_Input data:_
☆ ☆ ☆ ☆ ☆ ☆ ☆

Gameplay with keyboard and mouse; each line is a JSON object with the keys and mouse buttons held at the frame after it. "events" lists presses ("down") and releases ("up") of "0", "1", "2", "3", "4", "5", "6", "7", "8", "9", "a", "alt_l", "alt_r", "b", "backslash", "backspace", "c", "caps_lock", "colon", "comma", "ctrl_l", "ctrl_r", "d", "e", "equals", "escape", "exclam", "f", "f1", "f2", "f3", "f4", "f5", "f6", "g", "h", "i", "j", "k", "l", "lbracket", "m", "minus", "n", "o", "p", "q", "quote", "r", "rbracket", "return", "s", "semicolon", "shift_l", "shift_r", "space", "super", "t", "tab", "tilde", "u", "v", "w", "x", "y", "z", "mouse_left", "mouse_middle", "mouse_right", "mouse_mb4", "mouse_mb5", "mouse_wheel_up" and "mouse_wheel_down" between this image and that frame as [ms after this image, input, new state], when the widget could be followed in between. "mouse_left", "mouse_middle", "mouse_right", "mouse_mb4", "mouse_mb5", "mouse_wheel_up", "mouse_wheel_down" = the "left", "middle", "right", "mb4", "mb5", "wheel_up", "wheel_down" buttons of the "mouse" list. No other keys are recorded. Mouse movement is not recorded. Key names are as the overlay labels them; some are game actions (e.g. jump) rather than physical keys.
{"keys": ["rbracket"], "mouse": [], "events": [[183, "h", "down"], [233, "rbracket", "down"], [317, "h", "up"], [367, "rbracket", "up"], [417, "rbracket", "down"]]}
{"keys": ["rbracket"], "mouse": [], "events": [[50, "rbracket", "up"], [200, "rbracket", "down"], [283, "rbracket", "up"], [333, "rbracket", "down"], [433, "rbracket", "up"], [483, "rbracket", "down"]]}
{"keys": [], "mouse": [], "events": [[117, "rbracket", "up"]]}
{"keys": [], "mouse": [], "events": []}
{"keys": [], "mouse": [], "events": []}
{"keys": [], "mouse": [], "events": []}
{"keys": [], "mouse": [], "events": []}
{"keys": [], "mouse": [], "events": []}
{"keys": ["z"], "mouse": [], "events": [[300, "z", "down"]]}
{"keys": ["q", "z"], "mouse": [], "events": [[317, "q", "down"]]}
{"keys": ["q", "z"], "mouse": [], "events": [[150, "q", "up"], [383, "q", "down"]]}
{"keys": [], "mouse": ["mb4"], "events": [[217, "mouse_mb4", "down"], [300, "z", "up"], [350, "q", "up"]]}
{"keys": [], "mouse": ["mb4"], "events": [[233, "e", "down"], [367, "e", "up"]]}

☆ ☆ ☆ ☆ ☆ ☆ ☆

_Work to complete:_
Repeat the material word for word, in full.

_Output for this task:_
Gameplay with keyboard and mouse; each line is a JSON object with the keys and mouse buttons held at the frame after it. "events" lists presses ("down") and releases ("up") of "0", "1", "2", "3", "4", "5", "6", "7", "8", "9", "a", "alt_l", "alt_r", "b", "backslash", "backspace", "c", "caps_lock", "colon", "comma", "ctrl_l", "ctrl_r", "d", "e", "equals", "escape", "exclam", "f", "f1", "f2", "f3", "f4", "f5", "f6", "g", "h", "i", "j", "k", "l", "lbracket", "m", "minus", "n", "o", "p", "q", "quote", "r", "rbracket", "return", "s", "semicolon", "shift_l", "shift_r", "space", "super", "t", "tab", "tilde", "u", "v", "w", "x", "y", "z", "mouse_left", "mouse_middle", "mouse_right", "mouse_mb4", "mouse_mb5", "mouse_wheel_up" and "mouse_wheel_down" between this image and that frame as [ms after this image, input, new state], when the widget could be followed in between. "mouse_left", "mouse_middle", "mouse_right", "mouse_mb4", "mouse_mb5", "mouse_wheel_up", "mouse_wheel_down" = the "left", "middle", "right", "mb4", "mb5", "wheel_up", "wheel_down" buttons of the "mouse" list. No other keys are recorded. Mouse movement is not recorded. Key names are as the overlay labels them; some are game actions (e.g. jump) rather than physical keys.
{"keys": ["rbracket"], "mouse": [], "events": [[183, "h", "down"], [233, "rbracket", "down"], [317, "h", "up"], [367, "rbracket", "up"], [417, "rbracket", "down"]]}
{"keys": ["rbracket"], "mouse": [], "events": [[50, "rbracket", "up"], [200, "rbracket", "down"], [283, "rbracket", "up"], [333, "rbracket", "down"], [433, "rbracket", "up"], [483, "rbracket", "down"]]}
{"keys": [], "mouse": [], "events": [[117, "rbracket", "up"]]}
{"keys": [], "mouse": [], "events": []}
{"keys": [], "mouse": [], "events": []}
{"keys": [], "mouse": [], "events": []}
{"keys": [], "mouse": [], "events": []}
{"keys": [], "mouse": [], "events": []}
{"keys": ["z"], "mouse": [], "events": [[300, "z", "down"]]}
{"keys": ["q", "z"], "mouse": [], "events": [[317, "q", "down"]]}
{"keys": ["q", "z"], "mouse": [], "events": [[150, "q", "up"], [383, "q", "down"]]}
{"keys": [], "mouse": ["mb4"], "events": [[217, "mouse_mb4", "down"], [300, "z", "up"], [350, "q", "up"]]}
{"keys": [], "mouse": ["mb4"], "events": [[233, "e", "down"], [367, "e", "up"]]}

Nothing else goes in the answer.